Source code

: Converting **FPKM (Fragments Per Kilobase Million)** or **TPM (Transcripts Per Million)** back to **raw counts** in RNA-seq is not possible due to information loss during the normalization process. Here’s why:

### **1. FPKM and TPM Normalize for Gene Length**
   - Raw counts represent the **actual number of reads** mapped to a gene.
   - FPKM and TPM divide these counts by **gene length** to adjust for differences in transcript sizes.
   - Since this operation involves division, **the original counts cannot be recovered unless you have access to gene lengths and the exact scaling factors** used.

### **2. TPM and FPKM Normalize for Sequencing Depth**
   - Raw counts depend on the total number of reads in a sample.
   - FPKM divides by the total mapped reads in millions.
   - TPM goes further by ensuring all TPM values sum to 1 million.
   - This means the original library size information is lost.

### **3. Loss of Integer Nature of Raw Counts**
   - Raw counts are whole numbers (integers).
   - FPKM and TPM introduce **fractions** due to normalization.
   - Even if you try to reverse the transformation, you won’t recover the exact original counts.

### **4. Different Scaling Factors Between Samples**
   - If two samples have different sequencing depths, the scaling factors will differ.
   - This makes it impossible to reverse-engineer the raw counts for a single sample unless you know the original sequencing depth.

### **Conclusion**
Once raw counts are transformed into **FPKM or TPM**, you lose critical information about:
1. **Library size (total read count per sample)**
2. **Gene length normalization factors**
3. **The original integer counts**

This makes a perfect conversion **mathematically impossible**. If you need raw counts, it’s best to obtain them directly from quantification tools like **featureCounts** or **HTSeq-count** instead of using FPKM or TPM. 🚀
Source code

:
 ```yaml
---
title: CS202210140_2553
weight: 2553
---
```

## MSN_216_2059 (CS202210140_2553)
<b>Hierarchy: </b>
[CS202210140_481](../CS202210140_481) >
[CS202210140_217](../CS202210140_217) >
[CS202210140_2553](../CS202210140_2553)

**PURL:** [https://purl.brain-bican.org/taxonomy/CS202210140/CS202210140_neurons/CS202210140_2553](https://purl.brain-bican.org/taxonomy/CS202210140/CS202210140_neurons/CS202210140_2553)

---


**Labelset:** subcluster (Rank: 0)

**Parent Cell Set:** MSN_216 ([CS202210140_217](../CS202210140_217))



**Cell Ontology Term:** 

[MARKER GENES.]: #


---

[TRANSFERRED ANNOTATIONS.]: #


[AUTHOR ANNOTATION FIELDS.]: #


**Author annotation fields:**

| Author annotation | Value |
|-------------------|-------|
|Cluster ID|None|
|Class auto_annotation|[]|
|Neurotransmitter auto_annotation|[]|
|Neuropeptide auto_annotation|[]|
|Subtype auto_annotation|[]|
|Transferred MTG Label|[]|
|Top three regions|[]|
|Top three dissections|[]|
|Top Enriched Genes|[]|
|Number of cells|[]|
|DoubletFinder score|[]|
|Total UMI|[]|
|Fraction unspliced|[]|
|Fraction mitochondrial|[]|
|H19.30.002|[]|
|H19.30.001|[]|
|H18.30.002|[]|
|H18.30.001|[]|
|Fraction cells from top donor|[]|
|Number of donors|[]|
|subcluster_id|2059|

Your assignment
Quote every line of the data, word for word.

Task result
Source code

: Converting **FPKM (Fragments Per Kilobase Million)** or **TPM (Transcripts Per Million)** back to **raw counts** in RNA-seq is not possible due to information loss during the normalization process. Here’s why:

### **1. FPKM and TPM Normalize for Gene Length**
   - Raw counts represent the **actual number of reads** mapped to a gene.
   - FPKM and TPM divide these counts by **gene length** to adjust for differences in transcript sizes.
   - Since this operation involves division, **the original counts cannot be recovered unless you have access to gene lengths and the exact scaling factors** used.

### **2. TPM and FPKM Normalize for Sequencing Depth**
   - Raw counts depend on the total number of reads in a sample.
   - FPKM divides by the total mapped reads in millions.
   - TPM goes further by ensuring all TPM values sum to 1 million.
   - This means the original library size information is lost.

### **3. Loss of Integer Nature of Raw Counts**
   - Raw counts are whole numbers (integers).
   - FPKM and TPM introduce **fractions** due to normalization.
   - Even if you try to reverse the transformation, you won’t recover the exact original counts.

### **4. Different Scaling Factors Between Samples**
   - If two samples have different sequencing depths, the scaling factors will differ.
   - This makes it impossible to reverse-engineer the raw counts for a single sample unless you know the original sequencing depth.

### **Conclusion**
Once raw counts are transformed into **FPKM or TPM**, you lose critical information about:
1. **Library size (total read count per sample)**
2. **Gene length normalization factors**
3. **The original integer counts**

This makes a perfect conversion **mathematically impossible**. If you need raw counts, it’s best to obtain them directly from quantification tools like **featureCounts** or **HTSeq-count** instead of using FPKM or TPM. 🚀
Source code

:
 ```yaml
---
title: CS202210140_2553
weight: 2553
---
```

## MSN_216_2059 (CS202210140_2553)
<b>Hierarchy: </b>
[CS202210140_481](../CS202210140_481) >
[CS202210140_217](../CS202210140_217) >
[CS202210140_2553](../CS202210140_2553)

**PURL:** [https://purl.brain-bican.org/taxonomy/CS202210140/CS202210140_neurons/CS202210140_2553](https://purl.brain-bican.org/taxonomy/CS202210140/CS202210140_neurons/CS202210140_2553)

---


**Labelset:** subcluster (Rank: 0)

**Parent Cell Set:** MSN_216 ([CS202210140_217](../CS202210140_217))



**Cell Ontology Term:** 

[MARKER GENES.]: #


---

[TRANSFERRED ANNOTATIONS.]: #


[AUTHOR ANNOTATION FIELDS.]: #


**Author annotation fields:**

| Author annotation | Value |
|-------------------|-------|
|Cluster ID|None|
|Class auto_annotation|[]|
|Neurotransmitter auto_annotation|[]|
|Neuropeptide auto_annotation|[]|
|Subtype auto_annotation|[]|
|Transferred MTG Label|[]|
|Top three regions|[]|
|Top three dissections|[]|
|Top Enriched Genes|[]|
|Number of cells|[]|
|DoubletFinder score|[]|
|Total UMI|[]|
|Fraction unspliced|[]|
|Fraction mitochondrial|[]|
|H19.30.002|[]|
|H19.30.001|[]|
|H18.30.002|[]|
|H18.30.001|[]|
|Fraction cells from top donor|[]|
|Number of donors|[]|
|subcluster_id|2059|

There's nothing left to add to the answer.